Saturday, April 26, 2003

The NYTimes on consecrated virgins

As Kathleen Danes prepares to become a June bride, in her bedroom closet hangs her gown, in a shade of sky blue. It is not that Ms. Danes is ineligible for virginal white. Quite the contrary; at her church ceremony, she will formally become a consecrated virgin wedded to Jesus Christ. She chose that hue, she said, because it was the color worn by the Virgin Mary."At this consecration, the greatest, most important celebration of my life, I want to feel close to my spouse's mother," said Ms. Danes, 62, who will participate in an ancient and little-known Roman Catholic rite called the Consecration to a Life of Virginity for Women Living in the World. "There is no better way to reach the heart of Jesus than through his most holy mother."

When Ms. Danes, the sacristan at St. Paul the Apostle Catholic Church in Lighthouse Point, Fla., is consecrated in the Archdiocese of Miami, she will join a tiny but growing number of consecrated virgins around the nation. The rite allows women to be publicly recognized as living a life of prayer and devotion while living in society rather than as nuns.

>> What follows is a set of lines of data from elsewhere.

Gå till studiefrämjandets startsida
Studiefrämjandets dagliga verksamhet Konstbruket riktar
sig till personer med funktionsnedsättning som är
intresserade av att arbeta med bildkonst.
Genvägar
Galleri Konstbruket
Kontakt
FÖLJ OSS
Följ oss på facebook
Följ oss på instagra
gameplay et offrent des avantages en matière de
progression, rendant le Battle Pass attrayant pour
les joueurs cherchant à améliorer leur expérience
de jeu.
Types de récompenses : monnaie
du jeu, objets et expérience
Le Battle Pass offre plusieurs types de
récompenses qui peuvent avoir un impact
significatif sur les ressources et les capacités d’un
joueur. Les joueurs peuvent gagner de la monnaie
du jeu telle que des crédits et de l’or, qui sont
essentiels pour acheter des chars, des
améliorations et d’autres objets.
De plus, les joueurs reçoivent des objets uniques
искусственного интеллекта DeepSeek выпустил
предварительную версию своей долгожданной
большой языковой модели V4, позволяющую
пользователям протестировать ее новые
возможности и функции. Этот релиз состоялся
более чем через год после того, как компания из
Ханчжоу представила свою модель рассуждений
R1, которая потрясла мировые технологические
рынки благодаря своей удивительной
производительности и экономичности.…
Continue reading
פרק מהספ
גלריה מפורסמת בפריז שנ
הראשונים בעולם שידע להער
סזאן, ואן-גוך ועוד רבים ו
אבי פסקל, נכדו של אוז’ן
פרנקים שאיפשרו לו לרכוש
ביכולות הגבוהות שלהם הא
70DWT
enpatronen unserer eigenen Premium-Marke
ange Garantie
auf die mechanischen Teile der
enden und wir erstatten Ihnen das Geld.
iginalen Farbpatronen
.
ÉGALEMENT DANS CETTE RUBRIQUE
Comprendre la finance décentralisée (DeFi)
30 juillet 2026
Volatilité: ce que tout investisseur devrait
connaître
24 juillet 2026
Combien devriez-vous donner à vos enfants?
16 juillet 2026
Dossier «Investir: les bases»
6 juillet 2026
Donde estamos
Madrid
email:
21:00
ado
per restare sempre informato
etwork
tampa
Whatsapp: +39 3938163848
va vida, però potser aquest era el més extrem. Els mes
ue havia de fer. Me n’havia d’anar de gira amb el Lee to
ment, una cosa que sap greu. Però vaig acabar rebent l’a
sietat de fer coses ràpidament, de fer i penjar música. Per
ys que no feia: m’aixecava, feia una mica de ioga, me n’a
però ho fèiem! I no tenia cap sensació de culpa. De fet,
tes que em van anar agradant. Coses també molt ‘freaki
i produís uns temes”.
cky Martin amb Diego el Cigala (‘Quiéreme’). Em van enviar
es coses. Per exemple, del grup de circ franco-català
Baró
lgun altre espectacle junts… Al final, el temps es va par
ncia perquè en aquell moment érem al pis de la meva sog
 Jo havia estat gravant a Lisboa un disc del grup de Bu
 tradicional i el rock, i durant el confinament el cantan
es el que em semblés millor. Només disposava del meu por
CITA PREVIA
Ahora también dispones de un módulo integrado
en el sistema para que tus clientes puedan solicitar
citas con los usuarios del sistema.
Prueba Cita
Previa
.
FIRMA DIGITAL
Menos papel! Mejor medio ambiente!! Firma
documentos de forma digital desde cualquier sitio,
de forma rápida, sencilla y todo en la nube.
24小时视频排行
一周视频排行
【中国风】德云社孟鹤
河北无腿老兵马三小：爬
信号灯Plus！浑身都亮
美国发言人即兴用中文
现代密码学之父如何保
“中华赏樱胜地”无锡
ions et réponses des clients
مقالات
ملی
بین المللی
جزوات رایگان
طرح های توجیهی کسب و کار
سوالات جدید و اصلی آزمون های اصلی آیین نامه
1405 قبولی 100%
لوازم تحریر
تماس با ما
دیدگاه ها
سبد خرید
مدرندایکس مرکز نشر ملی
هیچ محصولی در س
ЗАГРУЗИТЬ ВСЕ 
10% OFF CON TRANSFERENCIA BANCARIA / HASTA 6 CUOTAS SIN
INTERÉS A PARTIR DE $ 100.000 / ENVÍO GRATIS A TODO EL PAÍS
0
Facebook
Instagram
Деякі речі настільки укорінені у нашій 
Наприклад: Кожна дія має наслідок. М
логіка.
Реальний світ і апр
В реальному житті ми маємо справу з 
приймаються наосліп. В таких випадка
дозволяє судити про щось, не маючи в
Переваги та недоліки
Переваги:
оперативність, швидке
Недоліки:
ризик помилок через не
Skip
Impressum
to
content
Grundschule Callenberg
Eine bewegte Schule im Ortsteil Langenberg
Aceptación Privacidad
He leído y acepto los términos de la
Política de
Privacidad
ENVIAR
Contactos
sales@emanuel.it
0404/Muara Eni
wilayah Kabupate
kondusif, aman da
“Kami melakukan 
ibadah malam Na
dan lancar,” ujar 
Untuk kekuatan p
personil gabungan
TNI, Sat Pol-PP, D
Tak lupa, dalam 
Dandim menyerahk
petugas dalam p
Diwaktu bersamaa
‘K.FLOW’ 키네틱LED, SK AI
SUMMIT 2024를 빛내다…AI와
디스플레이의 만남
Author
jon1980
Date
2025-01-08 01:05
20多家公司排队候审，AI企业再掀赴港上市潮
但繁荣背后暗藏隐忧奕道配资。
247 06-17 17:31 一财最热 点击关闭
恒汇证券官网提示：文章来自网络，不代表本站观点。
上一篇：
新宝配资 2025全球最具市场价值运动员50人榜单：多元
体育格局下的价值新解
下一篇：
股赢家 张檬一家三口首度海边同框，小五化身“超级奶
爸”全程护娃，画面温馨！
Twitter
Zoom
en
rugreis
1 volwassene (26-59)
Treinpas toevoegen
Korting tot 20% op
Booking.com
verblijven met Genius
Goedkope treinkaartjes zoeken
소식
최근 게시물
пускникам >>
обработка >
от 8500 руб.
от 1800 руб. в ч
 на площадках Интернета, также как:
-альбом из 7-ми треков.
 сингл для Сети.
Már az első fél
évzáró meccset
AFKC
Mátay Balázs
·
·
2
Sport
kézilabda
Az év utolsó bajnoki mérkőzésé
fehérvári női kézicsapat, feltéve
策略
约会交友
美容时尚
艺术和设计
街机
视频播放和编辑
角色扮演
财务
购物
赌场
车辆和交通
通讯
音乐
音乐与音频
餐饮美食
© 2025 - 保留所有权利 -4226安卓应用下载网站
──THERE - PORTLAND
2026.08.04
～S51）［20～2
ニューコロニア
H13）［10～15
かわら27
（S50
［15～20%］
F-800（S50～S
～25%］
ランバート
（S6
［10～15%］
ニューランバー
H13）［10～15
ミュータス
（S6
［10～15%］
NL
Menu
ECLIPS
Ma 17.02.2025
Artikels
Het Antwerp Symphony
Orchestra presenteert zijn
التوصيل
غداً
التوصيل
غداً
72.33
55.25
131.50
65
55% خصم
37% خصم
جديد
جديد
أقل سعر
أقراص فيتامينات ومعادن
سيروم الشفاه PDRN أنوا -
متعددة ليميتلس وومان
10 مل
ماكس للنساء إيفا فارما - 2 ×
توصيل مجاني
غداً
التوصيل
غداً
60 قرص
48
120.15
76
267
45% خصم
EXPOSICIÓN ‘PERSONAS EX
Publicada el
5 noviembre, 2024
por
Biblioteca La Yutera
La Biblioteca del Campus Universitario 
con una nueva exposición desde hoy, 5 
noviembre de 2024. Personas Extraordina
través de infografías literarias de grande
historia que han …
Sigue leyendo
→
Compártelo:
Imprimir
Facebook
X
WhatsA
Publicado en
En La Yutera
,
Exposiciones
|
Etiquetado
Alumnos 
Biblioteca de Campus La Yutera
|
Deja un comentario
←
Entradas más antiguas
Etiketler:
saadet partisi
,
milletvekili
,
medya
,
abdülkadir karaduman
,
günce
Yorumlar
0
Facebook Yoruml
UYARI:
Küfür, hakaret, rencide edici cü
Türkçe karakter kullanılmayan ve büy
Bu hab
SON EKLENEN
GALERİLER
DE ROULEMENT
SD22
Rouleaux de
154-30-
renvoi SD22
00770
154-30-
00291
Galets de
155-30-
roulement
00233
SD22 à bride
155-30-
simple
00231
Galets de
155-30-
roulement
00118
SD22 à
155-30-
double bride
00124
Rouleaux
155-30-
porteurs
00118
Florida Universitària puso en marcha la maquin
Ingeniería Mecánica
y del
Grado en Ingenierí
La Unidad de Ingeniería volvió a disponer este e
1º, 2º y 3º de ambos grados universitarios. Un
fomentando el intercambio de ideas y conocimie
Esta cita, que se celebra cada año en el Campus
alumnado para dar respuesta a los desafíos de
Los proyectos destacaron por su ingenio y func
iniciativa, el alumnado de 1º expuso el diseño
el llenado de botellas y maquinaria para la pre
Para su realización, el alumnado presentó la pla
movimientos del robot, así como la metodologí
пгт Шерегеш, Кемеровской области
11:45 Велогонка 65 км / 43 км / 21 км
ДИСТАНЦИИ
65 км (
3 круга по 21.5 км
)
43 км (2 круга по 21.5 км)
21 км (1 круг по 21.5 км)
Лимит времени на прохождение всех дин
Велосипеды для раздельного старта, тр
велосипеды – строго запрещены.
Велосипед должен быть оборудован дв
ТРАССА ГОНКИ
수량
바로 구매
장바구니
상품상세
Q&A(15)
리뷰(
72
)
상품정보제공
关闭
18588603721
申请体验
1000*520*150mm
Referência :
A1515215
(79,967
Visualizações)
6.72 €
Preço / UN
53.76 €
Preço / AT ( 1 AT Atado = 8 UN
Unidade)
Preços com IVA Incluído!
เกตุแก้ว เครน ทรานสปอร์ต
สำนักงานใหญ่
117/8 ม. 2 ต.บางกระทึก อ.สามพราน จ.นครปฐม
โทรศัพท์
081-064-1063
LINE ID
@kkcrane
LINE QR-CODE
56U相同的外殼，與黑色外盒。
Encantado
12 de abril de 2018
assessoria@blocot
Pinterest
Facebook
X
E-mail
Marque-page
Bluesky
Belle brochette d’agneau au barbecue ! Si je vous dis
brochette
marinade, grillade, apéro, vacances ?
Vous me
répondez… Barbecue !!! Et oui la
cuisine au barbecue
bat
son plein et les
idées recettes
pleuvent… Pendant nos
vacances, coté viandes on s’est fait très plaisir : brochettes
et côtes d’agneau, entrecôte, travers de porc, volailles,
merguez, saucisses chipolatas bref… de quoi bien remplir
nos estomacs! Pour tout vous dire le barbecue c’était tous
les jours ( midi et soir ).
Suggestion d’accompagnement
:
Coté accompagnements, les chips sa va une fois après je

To become a bride of Jesus Christ, a woman must have never married and must demonstrate a life of chastity and devotion to the church. There is no age requirement, although some dioceses prescribe a minimum age like 30. Consecrated virgins have no formal obligations besides daily prayer, but they typically engage in service to the church. There is no equivalent vocation for men.Loretta Matulich, a consecrated virgin from Oregon City, Ore., and president of the United States Association of Consecrated Virgins, said there were at least 100 consecrated virgins in the United States, up from about 20 in 1995. In just the last year, about 15 women around the nation were consecrated, and in the next six months, another 15 will be, Ms. Matulich said.